Still, he insisted on pushing through. On his next deployment in a training exercise in Australia, he almost died from a poisonous spider bite.

Once at home, his wife could see the effects of his combat experience.

“He starts falling down the stairs often,” said Sasha, who had transferred to a community college when her daughter became ill. “One time he falls down the stairs, and he’s not getting up. So, I literally dragged dead weight of a 200-pound man up the stairs to my bed, trying to figure out what to do. He didn’t want me to take him to the hospital.”
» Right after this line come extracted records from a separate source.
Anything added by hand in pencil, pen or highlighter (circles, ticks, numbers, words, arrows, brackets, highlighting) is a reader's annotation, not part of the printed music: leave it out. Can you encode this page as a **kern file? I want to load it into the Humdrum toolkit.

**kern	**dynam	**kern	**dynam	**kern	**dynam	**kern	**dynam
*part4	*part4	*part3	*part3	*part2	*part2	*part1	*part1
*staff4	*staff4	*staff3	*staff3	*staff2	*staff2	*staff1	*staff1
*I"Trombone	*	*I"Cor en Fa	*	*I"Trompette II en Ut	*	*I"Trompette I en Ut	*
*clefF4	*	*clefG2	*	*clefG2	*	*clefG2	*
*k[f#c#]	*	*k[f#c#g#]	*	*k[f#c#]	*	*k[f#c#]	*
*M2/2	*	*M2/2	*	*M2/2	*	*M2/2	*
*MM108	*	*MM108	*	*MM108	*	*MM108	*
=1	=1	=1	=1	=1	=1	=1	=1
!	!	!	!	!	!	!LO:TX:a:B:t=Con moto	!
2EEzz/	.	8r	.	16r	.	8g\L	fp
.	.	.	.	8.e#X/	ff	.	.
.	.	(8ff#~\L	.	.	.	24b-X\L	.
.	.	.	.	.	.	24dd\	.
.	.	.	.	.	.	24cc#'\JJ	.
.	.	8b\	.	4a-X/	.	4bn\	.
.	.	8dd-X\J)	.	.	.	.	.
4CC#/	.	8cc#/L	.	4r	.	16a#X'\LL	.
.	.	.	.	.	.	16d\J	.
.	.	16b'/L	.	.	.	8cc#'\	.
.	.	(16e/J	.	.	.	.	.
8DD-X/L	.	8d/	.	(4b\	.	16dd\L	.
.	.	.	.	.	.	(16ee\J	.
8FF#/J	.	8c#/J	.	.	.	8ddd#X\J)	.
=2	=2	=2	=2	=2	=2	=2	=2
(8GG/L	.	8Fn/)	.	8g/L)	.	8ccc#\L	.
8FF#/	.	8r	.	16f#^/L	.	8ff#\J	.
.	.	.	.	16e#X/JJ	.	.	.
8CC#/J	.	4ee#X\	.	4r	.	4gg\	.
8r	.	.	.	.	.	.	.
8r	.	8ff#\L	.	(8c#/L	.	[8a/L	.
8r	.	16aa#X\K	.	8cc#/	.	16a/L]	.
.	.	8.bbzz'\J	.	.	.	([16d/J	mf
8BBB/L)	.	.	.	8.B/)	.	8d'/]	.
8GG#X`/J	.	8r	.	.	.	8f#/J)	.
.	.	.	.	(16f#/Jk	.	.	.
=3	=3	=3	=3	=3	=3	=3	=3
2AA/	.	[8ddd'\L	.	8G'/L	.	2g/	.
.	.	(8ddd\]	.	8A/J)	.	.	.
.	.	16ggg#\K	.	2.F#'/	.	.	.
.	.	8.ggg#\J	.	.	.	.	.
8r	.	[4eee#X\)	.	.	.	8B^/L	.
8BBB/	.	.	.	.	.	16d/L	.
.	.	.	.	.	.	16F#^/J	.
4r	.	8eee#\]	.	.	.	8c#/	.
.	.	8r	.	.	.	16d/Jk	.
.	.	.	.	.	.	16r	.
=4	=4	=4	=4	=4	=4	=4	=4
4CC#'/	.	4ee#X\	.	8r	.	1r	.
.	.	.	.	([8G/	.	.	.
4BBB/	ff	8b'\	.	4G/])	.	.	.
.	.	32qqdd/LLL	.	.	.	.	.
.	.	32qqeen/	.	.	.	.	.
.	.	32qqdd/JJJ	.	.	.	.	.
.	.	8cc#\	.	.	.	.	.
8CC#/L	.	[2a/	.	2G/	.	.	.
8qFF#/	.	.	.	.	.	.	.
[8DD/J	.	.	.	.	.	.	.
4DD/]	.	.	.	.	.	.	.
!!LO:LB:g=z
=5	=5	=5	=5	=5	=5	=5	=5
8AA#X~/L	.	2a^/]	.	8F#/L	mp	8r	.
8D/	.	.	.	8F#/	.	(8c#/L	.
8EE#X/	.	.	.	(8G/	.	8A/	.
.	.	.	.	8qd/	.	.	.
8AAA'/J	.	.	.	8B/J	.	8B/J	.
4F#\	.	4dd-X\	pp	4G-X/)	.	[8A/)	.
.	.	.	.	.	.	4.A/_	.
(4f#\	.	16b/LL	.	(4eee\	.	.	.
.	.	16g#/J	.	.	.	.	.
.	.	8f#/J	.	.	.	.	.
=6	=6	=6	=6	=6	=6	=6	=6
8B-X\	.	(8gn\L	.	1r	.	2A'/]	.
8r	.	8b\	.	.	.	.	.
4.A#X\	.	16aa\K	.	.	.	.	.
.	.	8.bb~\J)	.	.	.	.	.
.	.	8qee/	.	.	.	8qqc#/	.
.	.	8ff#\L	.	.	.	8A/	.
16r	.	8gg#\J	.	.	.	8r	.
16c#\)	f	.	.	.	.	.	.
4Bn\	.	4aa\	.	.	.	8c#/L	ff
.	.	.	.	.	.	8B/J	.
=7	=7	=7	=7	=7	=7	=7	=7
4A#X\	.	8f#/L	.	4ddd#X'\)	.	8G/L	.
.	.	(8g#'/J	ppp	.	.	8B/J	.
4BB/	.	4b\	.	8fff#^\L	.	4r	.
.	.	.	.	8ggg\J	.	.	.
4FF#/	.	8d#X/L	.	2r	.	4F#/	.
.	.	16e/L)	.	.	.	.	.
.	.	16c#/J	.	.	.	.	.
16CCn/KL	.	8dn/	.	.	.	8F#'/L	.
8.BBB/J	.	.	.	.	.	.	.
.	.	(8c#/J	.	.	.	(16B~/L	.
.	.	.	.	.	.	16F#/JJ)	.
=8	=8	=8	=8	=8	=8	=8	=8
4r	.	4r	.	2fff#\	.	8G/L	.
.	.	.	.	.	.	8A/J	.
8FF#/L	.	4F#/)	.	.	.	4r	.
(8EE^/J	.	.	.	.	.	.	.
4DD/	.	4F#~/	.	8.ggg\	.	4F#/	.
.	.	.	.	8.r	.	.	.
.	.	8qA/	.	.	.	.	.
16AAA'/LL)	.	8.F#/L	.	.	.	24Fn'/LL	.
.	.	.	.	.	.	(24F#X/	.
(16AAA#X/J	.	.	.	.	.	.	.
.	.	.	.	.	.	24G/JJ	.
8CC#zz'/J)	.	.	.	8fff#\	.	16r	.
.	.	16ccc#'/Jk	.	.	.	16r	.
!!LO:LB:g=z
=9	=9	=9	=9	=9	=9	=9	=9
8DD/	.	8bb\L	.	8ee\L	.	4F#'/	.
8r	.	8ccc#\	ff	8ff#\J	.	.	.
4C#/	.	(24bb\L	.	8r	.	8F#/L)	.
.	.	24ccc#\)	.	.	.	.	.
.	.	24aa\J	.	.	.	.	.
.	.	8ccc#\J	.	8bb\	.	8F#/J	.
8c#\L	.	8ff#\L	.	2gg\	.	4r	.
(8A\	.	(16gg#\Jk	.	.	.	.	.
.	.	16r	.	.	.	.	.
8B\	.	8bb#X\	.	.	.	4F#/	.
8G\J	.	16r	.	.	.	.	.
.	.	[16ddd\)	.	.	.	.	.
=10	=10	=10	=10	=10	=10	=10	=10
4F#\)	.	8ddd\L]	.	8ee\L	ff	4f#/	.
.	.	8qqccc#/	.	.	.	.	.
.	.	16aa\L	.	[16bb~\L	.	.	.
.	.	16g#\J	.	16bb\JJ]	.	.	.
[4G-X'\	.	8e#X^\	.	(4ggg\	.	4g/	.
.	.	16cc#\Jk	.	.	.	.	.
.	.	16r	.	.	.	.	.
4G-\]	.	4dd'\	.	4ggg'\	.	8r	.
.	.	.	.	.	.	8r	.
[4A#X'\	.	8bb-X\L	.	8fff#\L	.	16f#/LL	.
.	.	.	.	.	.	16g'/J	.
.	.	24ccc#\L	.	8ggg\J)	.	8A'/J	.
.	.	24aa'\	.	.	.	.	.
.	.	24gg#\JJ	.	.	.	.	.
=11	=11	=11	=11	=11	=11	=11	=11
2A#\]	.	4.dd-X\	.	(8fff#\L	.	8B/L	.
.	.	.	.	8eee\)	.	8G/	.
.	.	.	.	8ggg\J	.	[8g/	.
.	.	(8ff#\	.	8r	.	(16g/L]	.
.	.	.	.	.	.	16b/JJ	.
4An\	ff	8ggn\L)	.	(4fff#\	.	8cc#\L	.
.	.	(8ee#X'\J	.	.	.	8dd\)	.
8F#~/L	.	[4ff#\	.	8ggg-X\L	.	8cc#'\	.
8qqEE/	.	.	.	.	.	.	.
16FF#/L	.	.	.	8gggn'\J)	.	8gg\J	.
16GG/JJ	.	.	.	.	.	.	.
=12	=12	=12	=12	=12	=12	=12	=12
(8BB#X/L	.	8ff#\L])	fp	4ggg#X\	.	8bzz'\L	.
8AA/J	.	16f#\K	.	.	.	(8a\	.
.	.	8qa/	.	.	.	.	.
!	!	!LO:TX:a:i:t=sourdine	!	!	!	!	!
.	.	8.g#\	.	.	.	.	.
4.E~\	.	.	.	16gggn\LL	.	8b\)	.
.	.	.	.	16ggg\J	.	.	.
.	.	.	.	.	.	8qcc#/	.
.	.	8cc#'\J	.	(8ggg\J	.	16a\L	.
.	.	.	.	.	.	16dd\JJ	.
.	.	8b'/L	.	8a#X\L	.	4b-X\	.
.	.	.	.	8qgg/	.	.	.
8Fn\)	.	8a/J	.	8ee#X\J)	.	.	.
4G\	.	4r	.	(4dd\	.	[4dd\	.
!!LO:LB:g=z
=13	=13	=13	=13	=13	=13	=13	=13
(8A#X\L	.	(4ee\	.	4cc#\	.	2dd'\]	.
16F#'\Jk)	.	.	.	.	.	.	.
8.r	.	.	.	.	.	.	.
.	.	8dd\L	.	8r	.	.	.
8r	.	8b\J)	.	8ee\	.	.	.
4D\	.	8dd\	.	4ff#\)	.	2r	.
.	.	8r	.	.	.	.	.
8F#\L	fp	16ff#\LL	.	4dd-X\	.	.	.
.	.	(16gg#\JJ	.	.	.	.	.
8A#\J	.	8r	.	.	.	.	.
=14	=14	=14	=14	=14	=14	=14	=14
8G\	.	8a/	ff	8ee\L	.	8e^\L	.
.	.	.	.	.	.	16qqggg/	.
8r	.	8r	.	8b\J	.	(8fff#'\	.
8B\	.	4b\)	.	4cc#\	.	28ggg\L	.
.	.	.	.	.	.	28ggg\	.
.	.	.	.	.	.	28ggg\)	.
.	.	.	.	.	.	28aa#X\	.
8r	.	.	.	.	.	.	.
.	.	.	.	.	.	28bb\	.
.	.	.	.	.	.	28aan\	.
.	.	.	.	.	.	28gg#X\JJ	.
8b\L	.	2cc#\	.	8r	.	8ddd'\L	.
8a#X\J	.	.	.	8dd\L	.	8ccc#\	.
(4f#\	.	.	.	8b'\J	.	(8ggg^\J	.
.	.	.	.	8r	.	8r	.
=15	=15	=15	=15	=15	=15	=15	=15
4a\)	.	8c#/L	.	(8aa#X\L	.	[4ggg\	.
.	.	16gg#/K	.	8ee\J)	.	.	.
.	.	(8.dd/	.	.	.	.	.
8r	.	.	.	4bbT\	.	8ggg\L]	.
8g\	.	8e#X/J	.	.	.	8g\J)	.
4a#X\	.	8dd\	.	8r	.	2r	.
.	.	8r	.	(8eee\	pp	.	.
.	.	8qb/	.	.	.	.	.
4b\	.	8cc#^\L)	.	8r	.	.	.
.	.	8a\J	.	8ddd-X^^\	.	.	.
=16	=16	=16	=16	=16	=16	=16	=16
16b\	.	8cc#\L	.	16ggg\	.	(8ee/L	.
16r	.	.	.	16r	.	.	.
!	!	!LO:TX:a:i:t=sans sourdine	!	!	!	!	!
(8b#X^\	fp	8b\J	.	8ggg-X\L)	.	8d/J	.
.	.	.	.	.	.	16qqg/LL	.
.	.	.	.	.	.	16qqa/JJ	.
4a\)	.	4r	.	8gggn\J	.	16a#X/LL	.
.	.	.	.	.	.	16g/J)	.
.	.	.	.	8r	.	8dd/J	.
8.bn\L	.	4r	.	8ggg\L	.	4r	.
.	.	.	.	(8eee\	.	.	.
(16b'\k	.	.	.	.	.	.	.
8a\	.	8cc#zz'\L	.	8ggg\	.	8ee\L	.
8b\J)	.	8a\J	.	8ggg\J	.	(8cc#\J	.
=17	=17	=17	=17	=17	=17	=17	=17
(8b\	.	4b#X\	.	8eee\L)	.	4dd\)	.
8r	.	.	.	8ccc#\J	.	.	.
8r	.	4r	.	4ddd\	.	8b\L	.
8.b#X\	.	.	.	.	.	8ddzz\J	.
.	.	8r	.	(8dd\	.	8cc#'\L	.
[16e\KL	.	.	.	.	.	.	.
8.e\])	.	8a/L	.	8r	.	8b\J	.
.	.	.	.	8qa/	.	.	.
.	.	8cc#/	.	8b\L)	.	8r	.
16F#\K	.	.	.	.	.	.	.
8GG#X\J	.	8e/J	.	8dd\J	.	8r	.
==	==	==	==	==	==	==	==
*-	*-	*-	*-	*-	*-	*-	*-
He insisted on training to be part of the United States Marine Forces Special Operations Command. He suffered so many injuries to his shoulders, his elbow and his wrist that he required multiple surgeries. The Marines only give its members so long to recover, she said, and then you have to get out. That’s when she insisted he talk about his PTSD so that he could qualify for a medical retirement with benefits. He wasn’t diagnosed with epilepsy until he had a seizure while driving on an interstate highway. After leaving the Marines, his condition deteriorated, requiring more surgeries and extensive medical care.

“I transitioned to become my husband’s caregiver,” Sasha said. “Juggling doctor’s appointments for my daughter and my husband became overwhelming and exhausting very fast. And, I got pregnant with my third daughter while working on his medical retirement.”

Sasha’s short-term goal with the Pillars of Strength Scholarship is to get a degree in finance, with perhaps a minor in cybersecurity, so she can better support her husband and her three daughters, now aged 15, 8 and 3. Longer term, she hopes to start a nonprofit that helps people work their way through the morass of the medical system, both military and civilian. Many people already come to her for advice because of her experience with Naval medicine, the VA and civilian medicine.

Sasha also watched her husband overcome the deep depression he fell into after leaving the Marines by taking up painting, matching the artwork with music.

“A lot of the veterans that he’ll show the paintings to, they just know what he was feeling,” she said. “With my help, he wants to help other veterans find a way to pour out their emotions into something more productive than addiction.”

With that in mind, Sasha and Jeremy created Tattered Soul Creative.

Sasha and her family now live in Texas. Her husband finally is stabilizing with the painting therapy and her daughter is overcoming her cancer. Sasha says she will have the time to do the academic work.

And, does her husband think he got enough action by dropping out of college to join the Marines? “He thinks he got plenty,” she said.